■ Required work: Write out every line of the records below as a JSON list of strings, one string per line, skipping blank lines. Leave the pictures out.
** Start of Entries supplied **
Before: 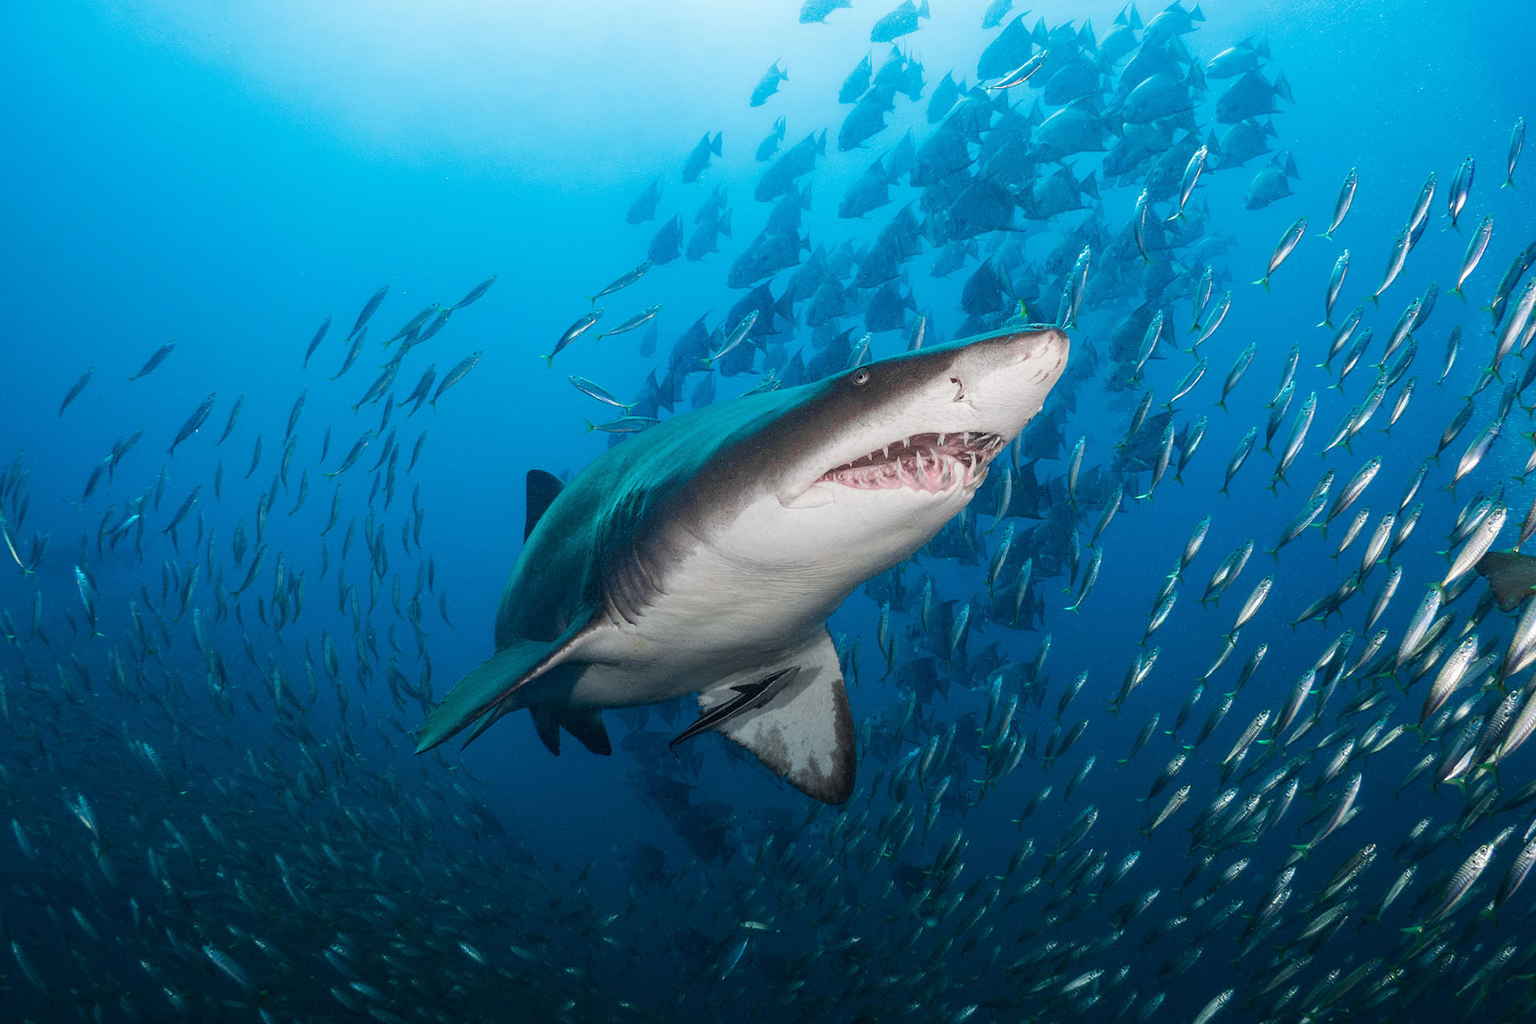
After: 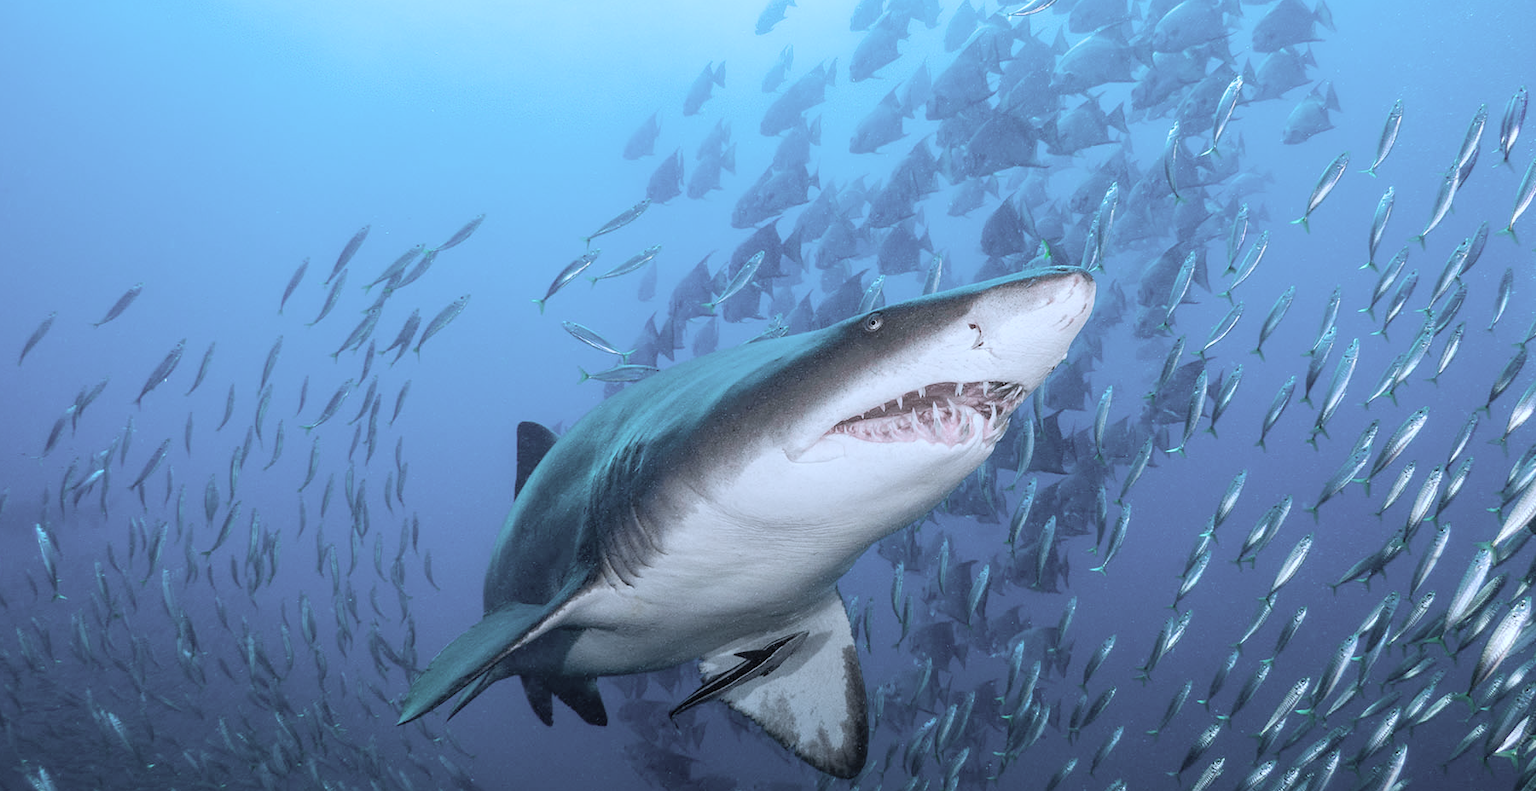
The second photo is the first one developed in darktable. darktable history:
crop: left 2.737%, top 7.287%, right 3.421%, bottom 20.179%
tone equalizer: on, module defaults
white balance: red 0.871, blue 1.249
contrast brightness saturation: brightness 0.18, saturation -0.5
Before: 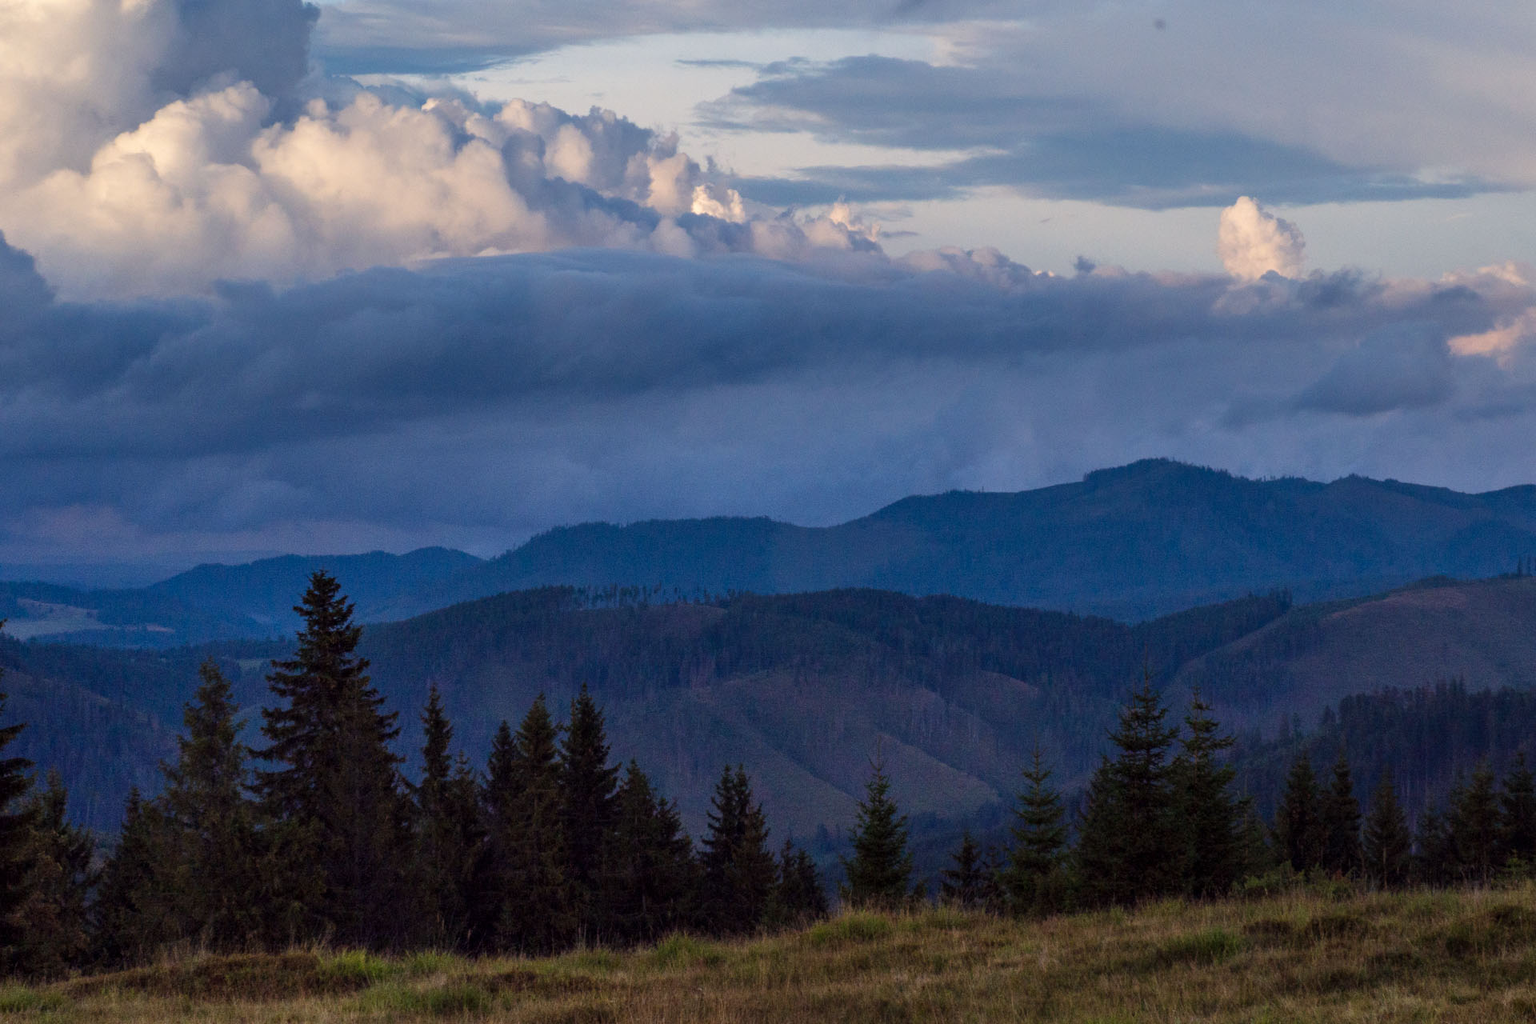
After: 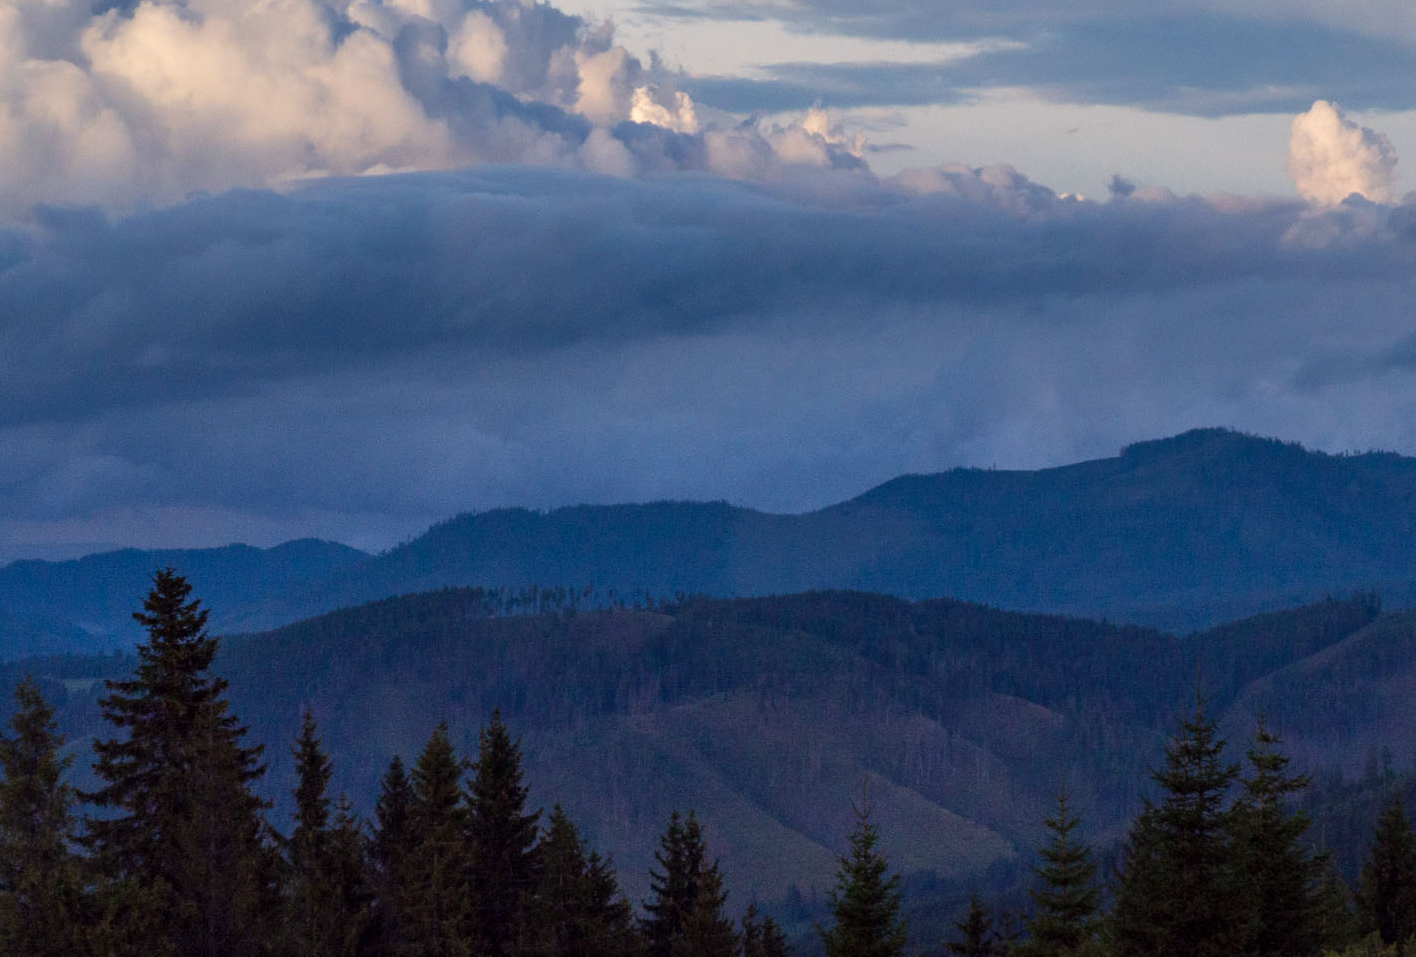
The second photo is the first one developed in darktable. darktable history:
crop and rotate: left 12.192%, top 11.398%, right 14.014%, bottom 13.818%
** End of Entries supplied **
■ Exercise response:
[
  "Before: ",
  "After: ",
  "The second photo is the first one developed in darktable. darktable history:",
  "crop: left 2.737%, top 7.287%, right 3.421%, bottom 20.179%",
  "tone equalizer: on, module defaults",
  "white balance: red 0.871, blue 1.249",
  "contrast brightness saturation: brightness 0.18, saturation -0.5",
  "Before: ",
  "After: ",
  "The second photo is the first one developed in darktable. darktable history:",
  "crop and rotate: left 12.192%, top 11.398%, right 14.014%, bottom 13.818%"
]